世界を救うということは、そういうことだ。カッコいい戦争など存在しないし、自分が傷つかない正義などあり得ない。そんな敬輔達の行動に鼓舞されたのか、ついに闇の救済者達も武器を手に取ると、イリーナに続く形で次々と少女達を攻撃し始めた。
「うぉぉぉぉっ! やってやる……やってやるぞぉ!」
「すみません……私達には、こうする以外に方法がありません。ですが……!!」
剣が、銃が、光が、魔術が、それぞれに紋章を宿した少女達に引導を渡す。一度、勢いづいてしまえば、その流れはもう止められない。残った魔獣さえも蹂躙し、気が付いた時には辺りに残っている敵はおらず、そのどれもが全て血の海に沈んでいた。
「ふぅ……なんとか、片付いたみたいだね。それにしても……こんなことは、早く終わらせてしまいたいね」
「ええ、まったくです。戦いは辛い目に遭いがちですが、これは酷すぎますよね……」
響の言葉に頷く奏。この先も、このような戦いがいくつも待ち受けていると思うと気が重い。しかし、第五の貴族を倒さなければ、同じ悲劇があらゆる場所で繰り返されるだけだ。

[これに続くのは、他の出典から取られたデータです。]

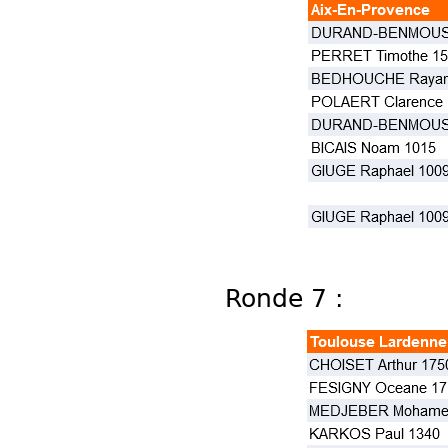
Ronde 7 :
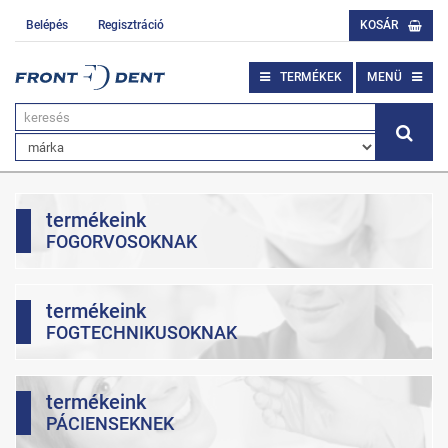
Belépés
Regisztráció
KOSÁR
TERMÉKEK
MENÜ
termékeink
FOGORVOSOKNAK
termékeink
FOGTECHNIKUSOKNAK
termékeink
PÁCIENSEKNEK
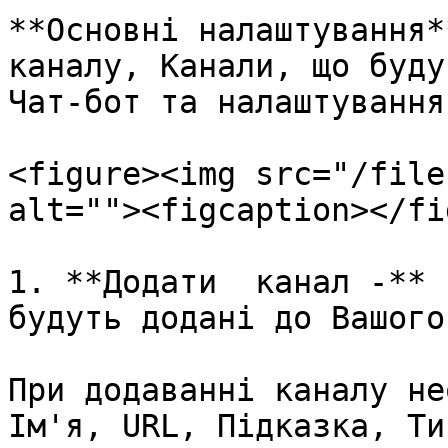
**Основні налаштування*
каналу, Канали, що будут
Чат-бот та налаштування
<figure><img src="/file
alt=""><figcaption></fi
1. **Додати  канал -** 
будуть додані до Вашого
При додаванні каналу не
Ім'я, URL, Підказка, Ти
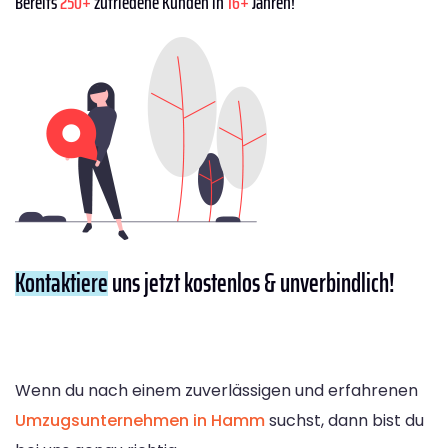
Bereits
250+
zufriedene Kunden in
16+
Jahren!
Kontaktiere
uns jetzt kostenlos & unverbindlich!
Wenn du nach einem zuverlässigen und erfahrenen
Umzugsunternehmen in Hamm
suchst, dann bist du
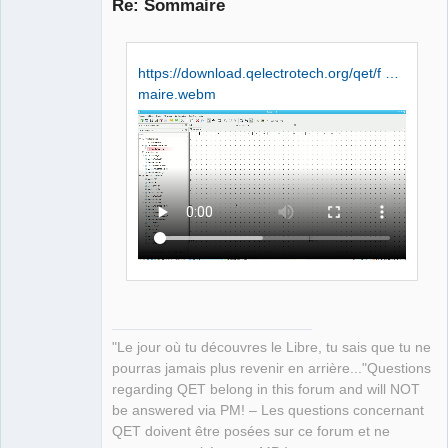
Re: Sommaire
https://download.qelectrotech.org/qet/f …
maire.webm
QElectroTech
Team
Manager,
Developer,
Packager
Offline
"Le jour où tu découvres le Libre, tu sais que tu ne
pourras jamais plus revenir en arrière..."Questions
regarding QET belong in this forum and will NOT
be answered via PM! – Les questions concernant
QET doivent être posées sur ce forum et ne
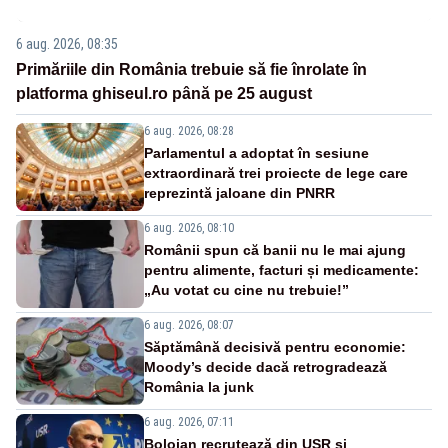
6 aug. 2026, 08:35
Primăriile din România trebuie să fie înrolate în
platforma ghiseul.ro până pe 25 august
6 aug. 2026, 08:28
Parlamentul a adoptat în sesiune
extraordinară trei proiecte de lege care
reprezintă jaloane din PNRR
6 aug. 2026, 08:10
Românii spun că banii nu le mai ajung
pentru alimente, facturi și medicamente:
„Au votat cu cine nu trebuie!”
6 aug. 2026, 08:07
Săptămână decisivă pentru economie:
Moody’s decide dacă retrogradează
România la junk
6 aug. 2026, 07:11
Bolojan recrutează din USR și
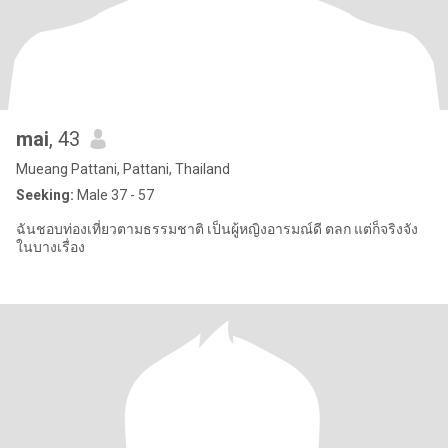
mai
, 43
Mueang Pattani, Pattani, Thailand
Seeking:
Male 37 - 57
ฉันชอบท่องเที่ยวตามธรรมชาติ เป็นผู้หญิงอารมณ์ดี ตลก แต่ก็จริงจัง
ในบางเรื่อง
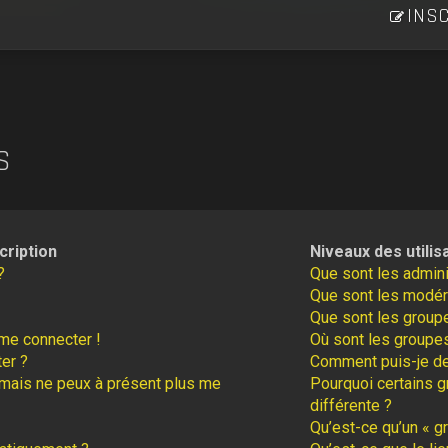
INSC
S
cription
Niveaux des utilis
?
Que sont les admini
Que sont les modér
Que sont les groupe
 me connecter !
Où sont les groupes
er ?
Comment puis-je dev
é mais ne peux à présent plus me
Pourquoi certains g
différente ?
Qu’est-ce qu’un « gr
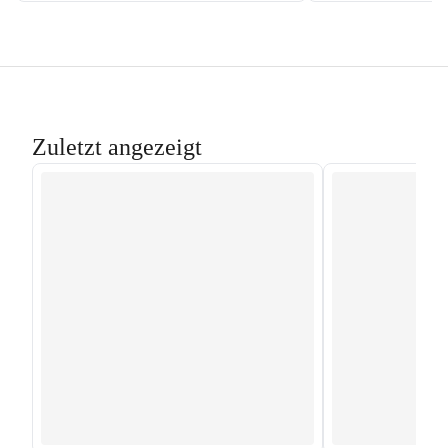
Zuletzt angezeigt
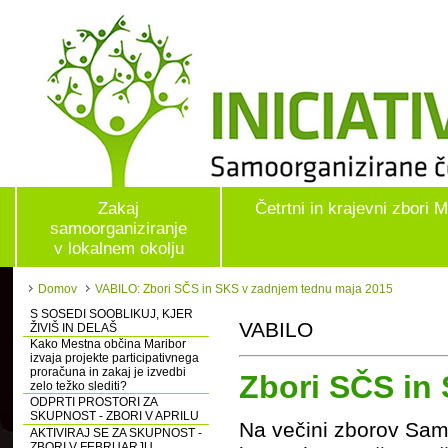
Zakaj
Četrtni in krajevni zbori 
samoorganiziranje
v lokalnem okolju
Domov
VABILO: Zbori SČS in SKS v zadnjem tednu maja 2015
S SOSEDI SOOBLIKUJ, KJER
VABILO
ŽIVIŠ IN DELAŠ
Kako Mestna občina Maribor
izvaja projekte participativnega
proračuna in zakaj je izvedbi
Zbori SČS in
zelo težko slediti?
ODPRTI PROSTORI ZA
SKUPNOST - ZBORI V APRILU
Na večini zborov Samo
AKTIVIRAJ SE ZA SKUPNOST -
ZBORI V FEBRUARJU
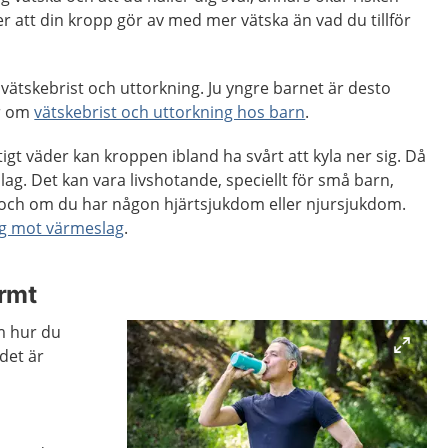
er att din kropp gör av med mer vätska än vad du tillför
 vätskebrist och uttorkning. Ju yngre barnet är desto
er om
vätskebrist och uttorkning hos barn
.
igt väder kan kroppen ibland ha svårt att kyla ner sig. Då
slag. Det kan vara livshotande, speciellt för små barn,
r och om du har någon hjärtsjukdom eller njursjukdom.
ig mot värmeslag
.
armt
m hur du
det är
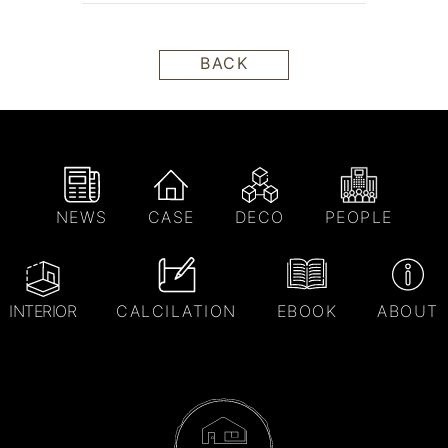
BACK
NEWS
CASE
DECO
PEOPLE
INTERIOR
CALCILATION
EBOOK
ABOUT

「まだ道は遠くても……このような事は必ず終わらせます」
未だ晴れぬ空を仰いで、瞬が拳を握り締める。
人が、人として当たり前のように生きられる世界。闇に閉ざされたダークセイヴァーであっても、いずれはそんな世界にしてみせると。それこそが、猟兵である自分達と、そして闇の救済者達が望む、最良の未来であると信じて。